Containing lots of the usual Gilbertian fun along with the fresh music of a young Sullivan, "The Sorcerer" is the first extant full-length work of that duo.

Footnote (for the discriminating Savoyard) :
An unfortunate error crept into the programme circulated to the audiences of "The Sorcerer". This is the statement the the character Dr. Daly is the only clergyman in the Savoy operas. In fact there are several others, of whom The Mikado (The Mikado), as the High Priest of Shinto is the most prominent example, closely followed in clerical power and prominence by Don Alhambra, the Grand Inquisitor (Gondoliers). Compared with these clerical eminences, Dr. Daly is small beer indeed. Another clergyman who must appear on stage is that ghostly baronet of Ruddygore who objects to the otherwise unanimous support for the carrying off by Sir Ruthven Murgatroyd of a lady. That character is certainly a clergyman, usually portrayed as a bishop.

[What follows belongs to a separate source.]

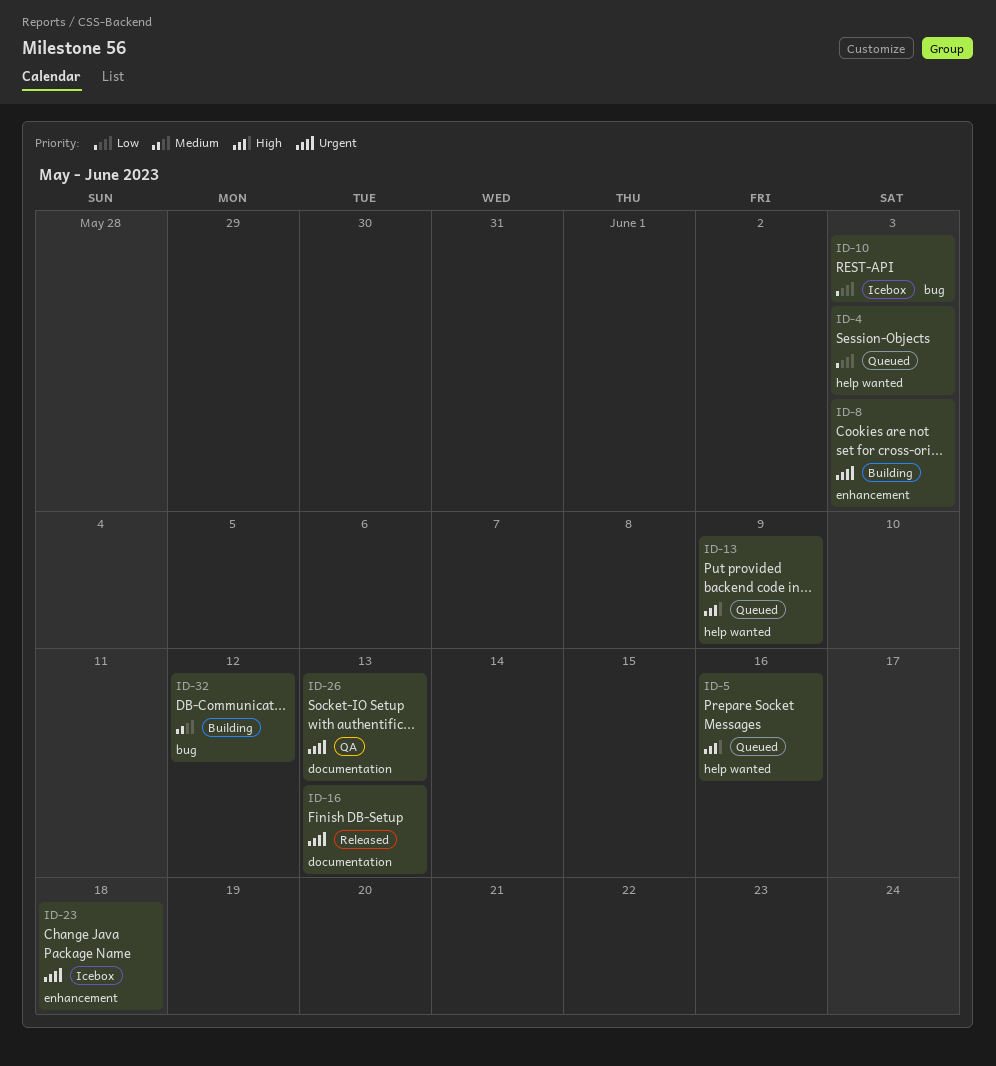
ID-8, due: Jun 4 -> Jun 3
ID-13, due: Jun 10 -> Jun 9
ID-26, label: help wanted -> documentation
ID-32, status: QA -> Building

In addition to these four, two others are mentioned and may appear on stage at the discretion of the director : the Doctor of Divinity (Pirates) --- who did appear in the film version of the Broadway Pirates of the early 1980s, and Colonel Fairfax's confessor, (Yeomen) who is sometimes presented as a walk-on part. Another possibility (which I do not think has ever been staged) is to have a few of the Lord Bishops in the Peers chorus (Iolanthe), where they do indeed belong, as Phyllis is supposed to be being pursued by the entire House of Lords. We may also wish to speculate on whether the aetherializing profession of Tarara (Utopia) might place him in the clerical category.